A set of sentences Γ *forces* `A` iff there is at least one subset Δ of Γ such that `A` is an `X`-valid inference from Δ.

Forcing preserves the level of Γ. If there is any consistency to preserve, forcing ensures that things do not get any more inconsistent. In particular, if a data set is inconsistent but contains no single-sentence contradictions, then the forcing relation is paraconsistent.

Aside from paraconsistent applications, and roots in modal logic, preservationists have recently proved some deep theorems about logic more generally. Payette has shown, for example, that two logics are identical iff they assign any set of sentences the same level.

*Detour*: Chunk and Permeate

Closely related to the preservationist paradigm is a technique called *chunk and permeate*, developed by Bryson Brown and Graham Priest to explain the early differential calculus of Newton and Leibniz (see inconsistent mathematics). It is known that the early calculus involved contradictions of some kind, in particular, infinitesimal numbers that are sometimes identical to zero, and other times of a non-zero quantity. Brown and Priest show how reasoning about infinitesimals (and their related notions of derivatives) can be done coherently, by breaking up the reasoning into consistent ‘chunks,’ and defining carefully controlled ‘permeations’ between the chunks. The permeations show how enough but not too much information can pass from one chunk to another, and thus reconstruct how a correct mathematical solution can obtain from apparently inconsistent data.

Taking applied examples from scientific reasoning as its starting point, the adaptive logic program considers systems in which the rules of inference themselves can change as we go along. The logics are *dynamic*. In dynamic logics, rules of inference change as a function of what has been derived to that point, and so some sentences which were derivable at a point in time are no longer derivable, and vice versa. The program has been developed by Dederik Batens and his school in Ghent.

The idea is that our commitments may entail a belief that we nevertheless reject. This is because, as humans, our knowledge is not closed under logical consequence and so we are not fully aware of all the consequences of our commitments. When we find ourselves confronted with a problem, there may be two kinds of dynamics at work. In *external* dynamics, a conclusion may be withdrawn given some new information; logics in which this is allowed are called *non-monotonic*. External dynamics are widely recognized and are also important to the preservationist program. In *internal dynamics*, the premises themselves may lead to a conclusion being withdrawn. This kind of dynamic is less recognized and is more properly within the ambit of paraconsistency. Sometimes, we do derive a consequence we later reject, without modifying our convictions.

- ASSIGNED TASK 1: In the logic passage, who developed the adaptive logic program?
The records that follow have no connection to the logic passage above.

- PROVIDED RECORDS:
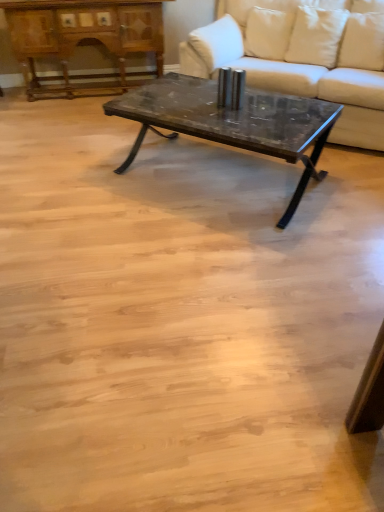
This screenshot has height=512, width=384. I want to click on free space in front of dark gray stone coffee table at center, so click(x=214, y=264).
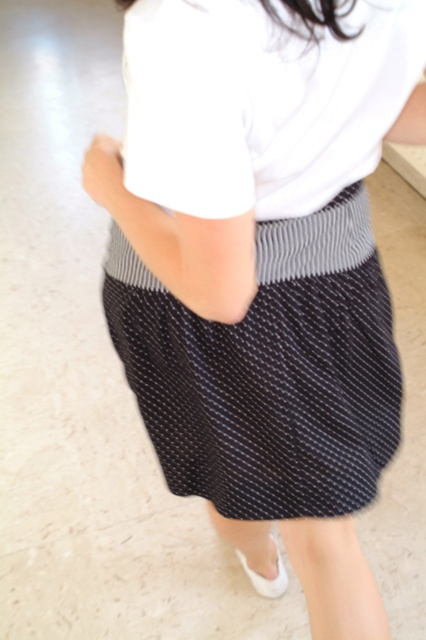
Is black textured skirt at center smaller than white cotton shirt at center?

No, black textured skirt at center is not smaller than white cotton shirt at center.

Does black textured skirt at center have a larger size compared to white cotton shirt at center?

Indeed, black textured skirt at center has a larger size compared to white cotton shirt at center.

Is point (333, 486) positioned in front of point (330, 198)?

No, (333, 486) is behind (330, 198).

Find the location of a particular element. black textured skirt at center is located at coordinates (270, 371).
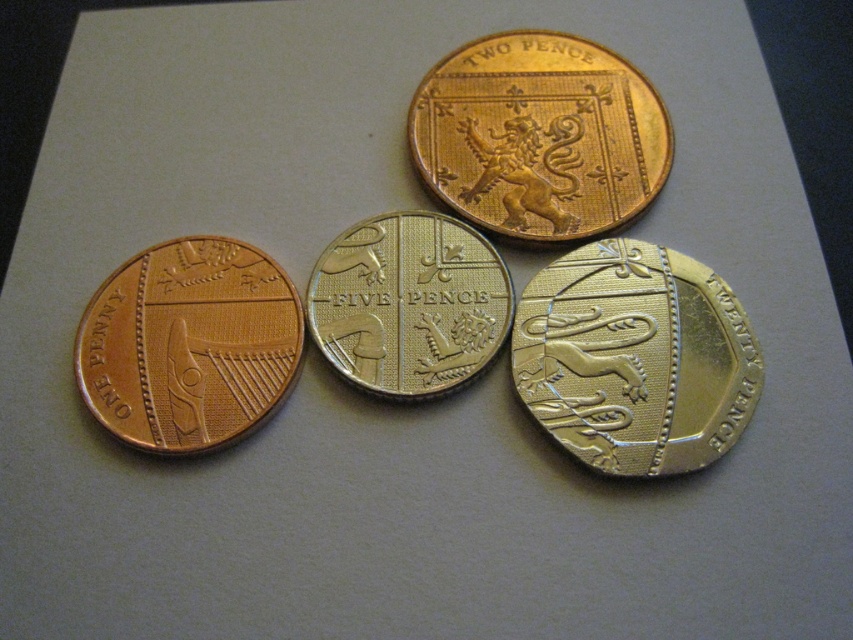
Can you confirm if gold metallic twenty pence at center is bigger than silver/golden metallic five pence at center?

Indeed, gold metallic twenty pence at center has a larger size compared to silver/golden metallic five pence at center.

Identify the location of gold metallic twenty pence at center. The width and height of the screenshot is (853, 640). (635, 358).

Does gold shiny two pence at upper center have a lesser width compared to matte copper coin at lower left?

No, gold shiny two pence at upper center is not thinner than matte copper coin at lower left.

Is point (461, 138) in front of point (212, 307)?

No, (461, 138) is behind (212, 307).

Find the location of `gold shiny two pence at upper center`. gold shiny two pence at upper center is located at coordinates (538, 134).

Who is more forward, (521, 86) or (334, 317)?

Point (334, 317) is more forward.

Is gold shiny two pence at upper center above silver/golden metallic five pence at center?

Yes, gold shiny two pence at upper center is above silver/golden metallic five pence at center.

Who is more forward, (582, 200) or (440, 355)?

Positioned in front is point (440, 355).

This screenshot has width=853, height=640. Find the location of `gold shiny two pence at upper center`. gold shiny two pence at upper center is located at coordinates (538, 134).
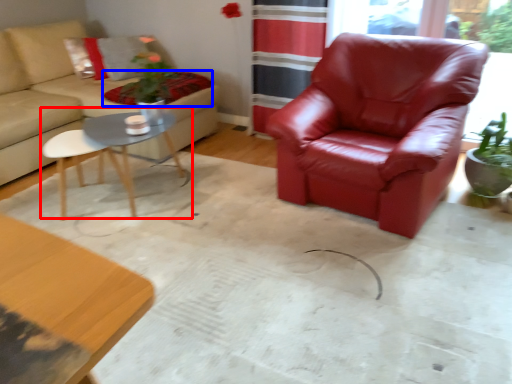
Question: Which of the following is the closest to the observer, coffee table (highlighted by a red box) or blanket (highlighted by a blue box)?

Choices:
 (A) coffee table
 (B) blanket

Answer: (A)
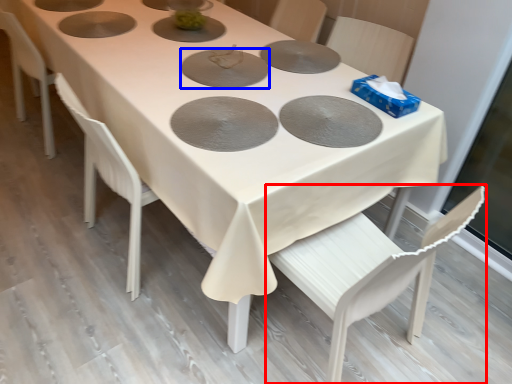
Question: Among these objects, which one is nearest to the camera, chair (highlighted by a red box) or pizza pan (highlighted by a blue box)?

Choices:
 (A) chair
 (B) pizza pan

Answer: (A)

- ASSIGNED TASK 2: Copy the records word for word from their beginning through the line containing "Find the location of a", and leave out the pictures.

- EXERCISE RESPONSE 1: Dederik Batens and his school in Ghent.

- EXERCISE RESPONSE 2:
This screenshot has height=512, width=384. I want to click on free space in front of dark gray stone coffee table at center, so click(x=214, y=264).
Is black textured skirt at center smaller than white cotton shirt at center?

No, black textured skirt at center is not smaller than white cotton shirt at center.

Does black textured skirt at center have a larger size compared to white cotton shirt at center?

Indeed, black textured skirt at center has a larger size compared to white cotton shirt at center.

Is point (333, 486) positioned in front of point (330, 198)?

No, (333, 486) is behind (330, 198).

Find the location of a particular element. black textured skirt at center is located at coordinates (270, 371).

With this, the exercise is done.